Kamusal alanın 'çizgi'leri

Leman dergisinin yayımladığı Hz. Muhammed ve Hz. Musa'yı tasvir eden karikatüre tepkiler ile tepki gösterenleri hedef alanların söylemleri, çoğu zaman varlığı dillendirilmeyen bir toplumsal gerilimin yansıması oldu.

Karikatürün yayımlanmasının ardından yaşananlar, kamusal alanın nötr bir platform değil, mücadeleyle şekillenen bir alan olduğunu yeniden hatırlattı.

Söz konusu çizimin "ifade özgürlüğü" ya da "İslam'a hakaret" çerçevelerinin hangisine yerleştirileceği sorusuna verilen cevaplar ve bu savların argümanları hegemonik bir çatışmayı gözler önüne serdi.

Evvela zikretmek gerekir ki, kamusal alan fiziksel mekanların ötesinde fikirlerin, kimliklerin ve güç ilişkilerinin sahneye çıktığı bir meydandır. Bu meydanda kimin konuşabileceği, ne söyleyeceği, kimin susturulacağı, kimin görmezden gelineceği, kimin yok sayılacağı soruları hayati önem taşır.

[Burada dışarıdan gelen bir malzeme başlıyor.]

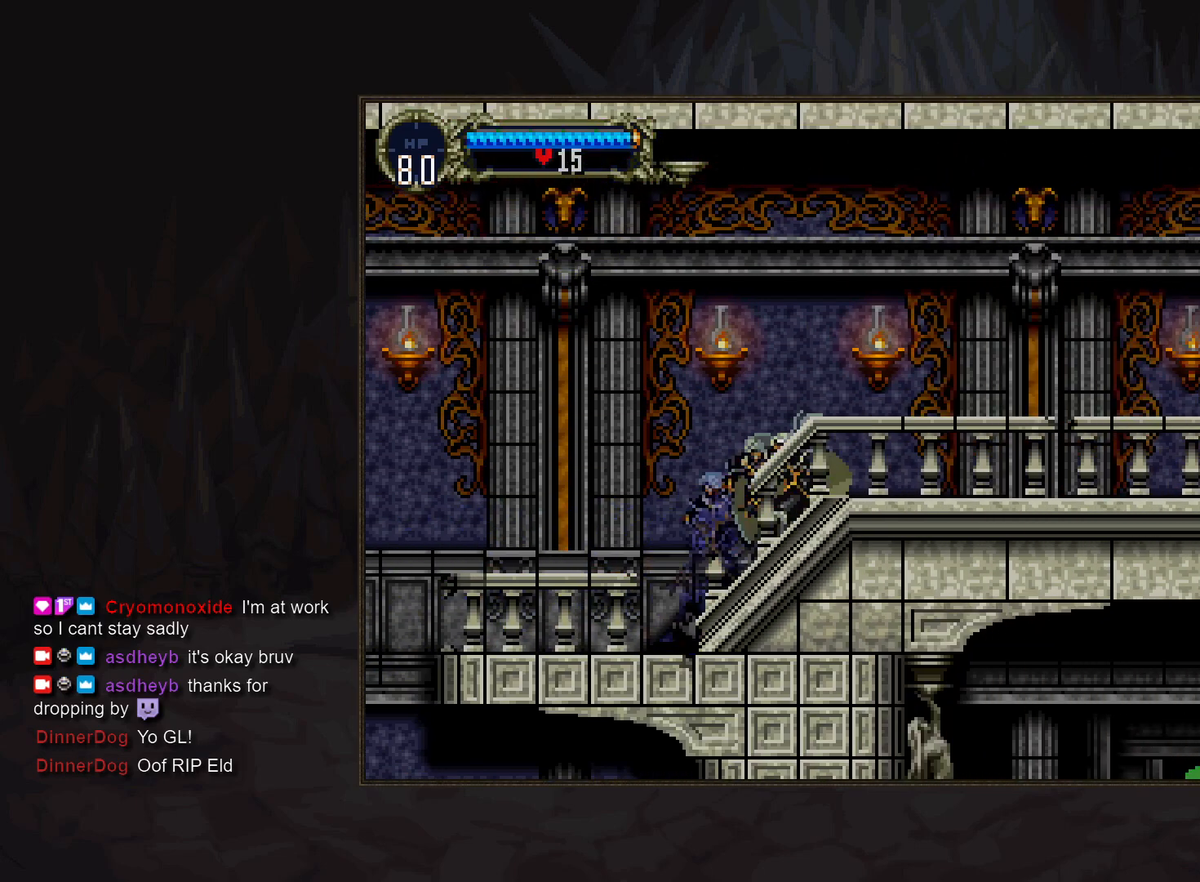
{"buttons": ["TRIANGLE"], "events": [[33, "TRIANGLE", "up"], [233, "TRIANGLE", "down"], [283, "TRIANGLE", "up"], [483, "TRIANGLE", "down"]]}
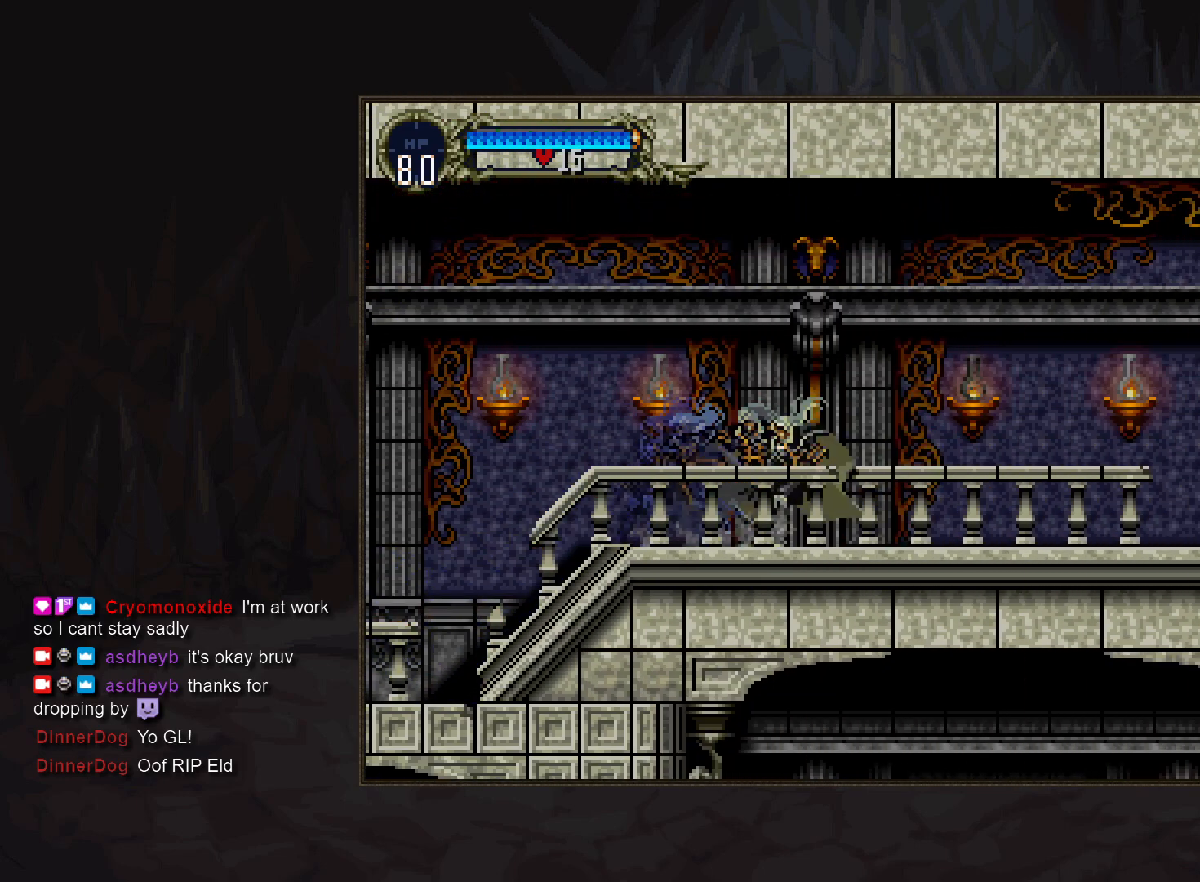
{"buttons": ["TRIANGLE"], "events": [[17, "TRIANGLE", "up"], [217, "TRIANGLE", "down"], [267, "TRIANGLE", "up"], [467, "TRIANGLE", "down"]]}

Kamusal alan hiçbir zaman "herkese açık" bir alan olmadı; daha çok belirli grupların, sınıfların ya da kimliklerin "öteki" üzerinde egemenlik kurduğu bir zemin işlevi gördü.

Kamusal alan, bazı iletişim kuramcılarının idealize ettiği gibi farklı fikirlerin eşit şekilde ifade edilme fırsatı bulduğu, özgürce tartışıldığı ve karşılıklı ikna süreçlerinin işletildiği bir atmosfer olmaktan çok uzaktır. Bu olayda da görüldüğü gibi, gerçek hayatta kamusal alan farklı güçlerin, hassasiyetlerin ve hegemonik normların çatıştığı, bazen de birbirini bastırdığı bir sahnedir.

Gündelik hayat pratiği, ifade özgürlüğünün herkesin elinde eşit bir imkan olarak bulunduğu bir realiteyi barındırmaz. Teoride herkesin konuşma hakkı olduğu söylenebilir ama bazı sesler yankı bulurken, bazıları ya alayla bastırılır ya da doğrudan kriminalize edilir.

Bir kesimin değerlerine yönelik en ufak dokunuşu "nefret söylemi" kabul edilirken, başka bir inanç grubuna yönelik simgelerle yapılan alay, "ifade özgürlüğü" başlığı altında meşrulaştırılır.

Kimin düşüncelerine saygı duyulacağı, kimin öfkesinin meşru görüleceği, kimin taleplerinin "aşırı" veya "mantıksız" ilan edileceği büyük ölçüde egemen söylem tarafından belirlenir.